Unfortunately, the next day my dad had to go home. It was sad. I wished I could´ve stayed longer (screw work!!)

I had a great time showing dad around Ecuador, and I think he loved it too.


Good summary of my visit with Lexy. One correction: I did see her waving to me at the airport.

I did enjoy immensely the trip. Every day was full of new experiences as Lexy describes just about perfectly. The trip up Cotopaxi did just about do me in, mostly due to altitude — 16,000 feet up is kinda high — but I was very impressed with how well my heart performed…no problems on that account. [BTW, Lexy, I just noticed I have JPGs of some Ecuadorian paintings by the Hudson River artist Church, including Cotopaxi]

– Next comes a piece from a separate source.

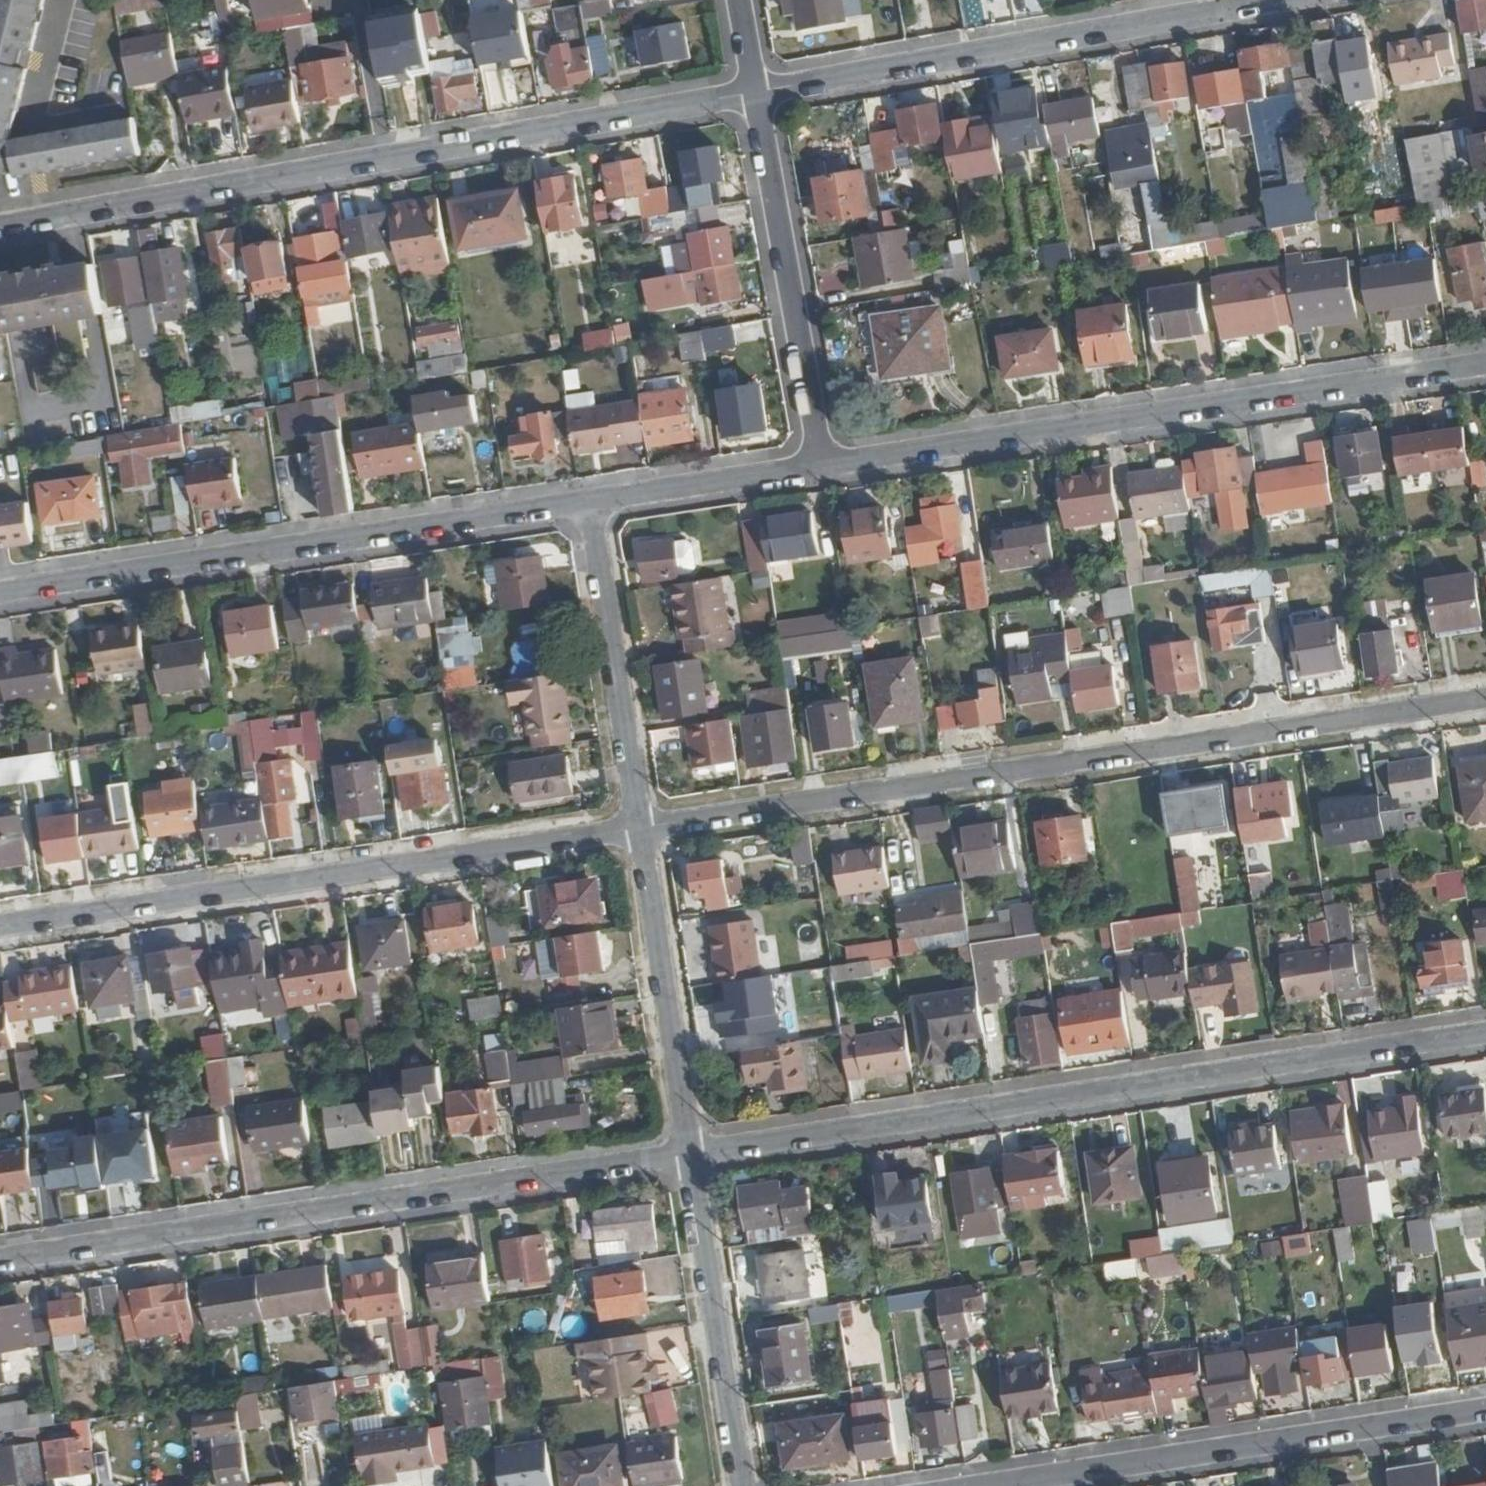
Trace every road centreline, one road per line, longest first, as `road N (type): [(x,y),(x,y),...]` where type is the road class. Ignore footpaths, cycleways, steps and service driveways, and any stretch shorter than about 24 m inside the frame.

We really needed that 4 wheel drive … we just about killed that little Hyundai. And Ecua drivers are indeed crazy. Traffic regulations are mildly suggested guidance, and in order to make progress everyone passes whenever they have the opportunity on the Ecua hills. Sometimes you just have to make a guess as to whether there’s someone around the corner.

I have been combing thru my nearly 700 pictures and will post some to Facebook soon.

Hmmm, that doesn’t work: try this

Hi Lexy and Dee,

I read the WHOLE thing…

Colonial buildings and churches, car explorations, hiking, Papallacta, Cotopaxi and Año Viejo… you’ve experienced the BEST of Ecuador!

Me hubiera gustado conocerte en Quito Lexy,

Un abrazo,

Xavier (amigo de tu Papi)

Love your blogs. The pictures were great. Amazing that your dad made it on Cayambe-Coca. I’ll remember that during the next Blue Ridge hike. 🙂 Oh, and the horses comment … sounds like a trail ride in someone’s future. Looking forward to seeing you in the States.